Recuerdo un día en que oímos unos gritos y cuando nos asomamos a la ventana vimos a la gente despavorida, asomada a las puertas y subidas en los porches, señalando a un perro que aullaba en medio de la calle mientras se tambaleaba con la boca entreabierta enseñando los dientes y soltando, sin parar, una gran cantidad de espuma amarillenta. Poco después llegó el agente municipal y lo mató de un tiro.

Entre las historias truculentas que habían sucedido en el pueblo y mi padre nos contaba, destacaba una que nos dejó, a mi hermano y a mí, sobrecogidos y al borde de las lágrimas. (No era raro que mi madre, al oírle contarnos aquellas historias tremendas, refunfuñara comentando algo así como: «¡Qué hombre este, cuidado las historias que le cuenta a los niños!»).

Un matrimoniodel pueblo había ido a Sevilla para que el médico viera a un hijo pequeño que estaba muy enfermo. Cuando se dirigían a la casa del médico, ambos se dieron cuenta, consternados, de que el niño había muerto. Como resultaba bastante problemático tener que declarar la muerte en la ciudad viéndose, posiblemente, obligados a enterrarlo allí, lejos del pueblo, decidieron actuar como si el niño estuviera vivo y volver en el tren para decir que había muerto al regresar al pueblo.

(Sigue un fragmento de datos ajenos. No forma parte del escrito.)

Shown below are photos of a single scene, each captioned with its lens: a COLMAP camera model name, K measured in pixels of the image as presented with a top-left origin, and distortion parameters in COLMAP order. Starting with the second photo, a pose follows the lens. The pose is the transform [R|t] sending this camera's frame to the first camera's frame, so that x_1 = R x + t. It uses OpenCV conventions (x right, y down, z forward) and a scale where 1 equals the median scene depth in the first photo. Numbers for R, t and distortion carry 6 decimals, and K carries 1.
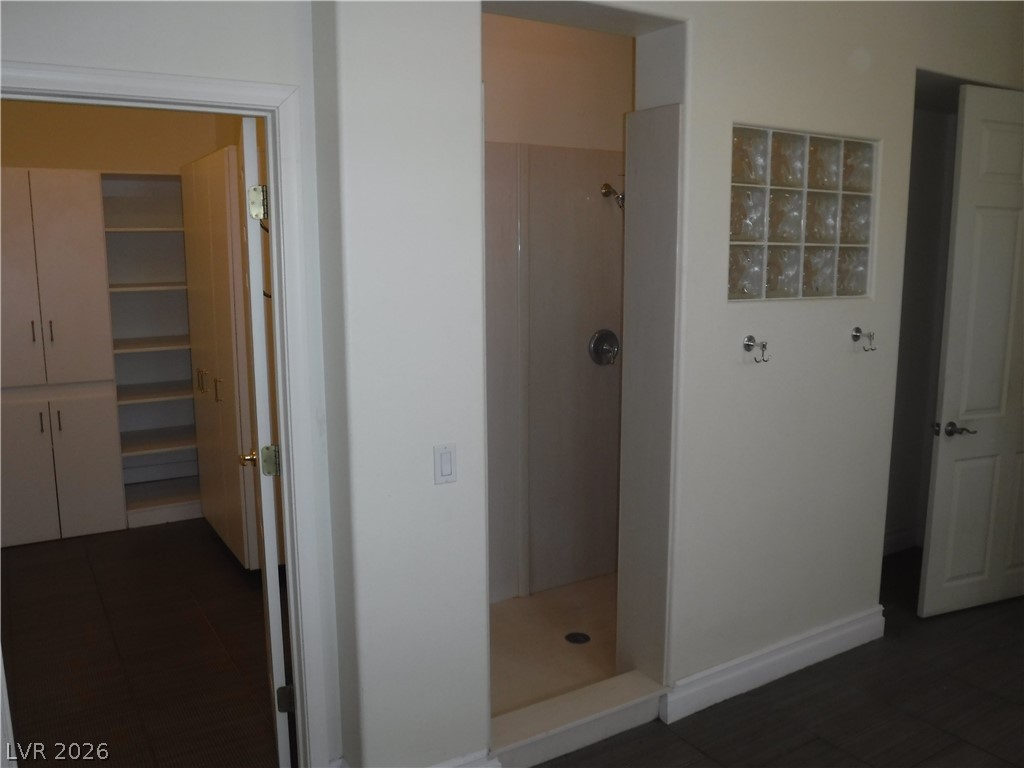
lens RADIAL K [[845.4, 0, 529.1], [0, 845.4, 387.3], [0, 0, 1]] dist [-0.103673, 0.049615]
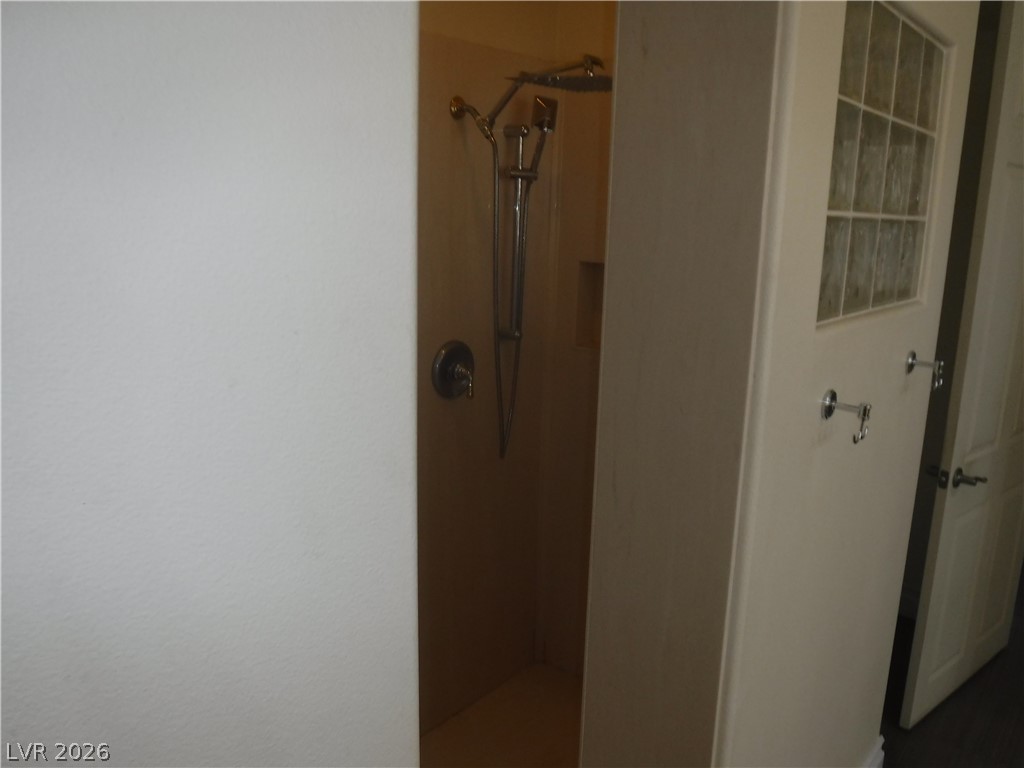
lens RADIAL K [[845.4, 0, 529.1], [0, 845.4, 387.3], [0, 0, 1]] dist [-0.103673, 0.049615]
pose [[0.941585, -0.042129, 0.334131, -0.073027], [0.022282, 0.997764, 0.063014, -0.081018], [-0.336039, -0.051888, 0.940418, 0.460363]]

Mi padre no escatimaba las pinceladas dramáticas sin prestar atención a nuestra congoja —mi hermano debía tener cinco o seis años y yo ocho o diez—, y continuaba contando cómo habían hecho todo el camino de vuelta en el tren, con el niño muerto en brazos de la madre, disimulando su enorme dolor ante la presencia de una pareja de la Guardia Civil que estuvo sentada frente a ellos durante parte del recorrido; cómo tuvieron que contarle la historia a una mujer que se había sentado junto a ellos y les había comentado que aquel niño parecía que estuviera muerto y, por último, la llegada al pueblo en cuya narración mi padre rizaba el rizo de la truculencia. El hombre había seguido a la mujer, que casi corría frenética con el niño muerto en los brazos, los dos kilómetros de la carretera que separaban la estación de Carrión de Castilleja. En silencio llegaron por fin al pueblo donde, la pobre mujer, sin poder aguantar más la tensión, al pisar la calle de las primeras casas del pueblo, comenzó a dar gritos, enloquecida, aferrada con desesperación al cadáver, mientras las mujeres salían de sus casas intentando consolarla.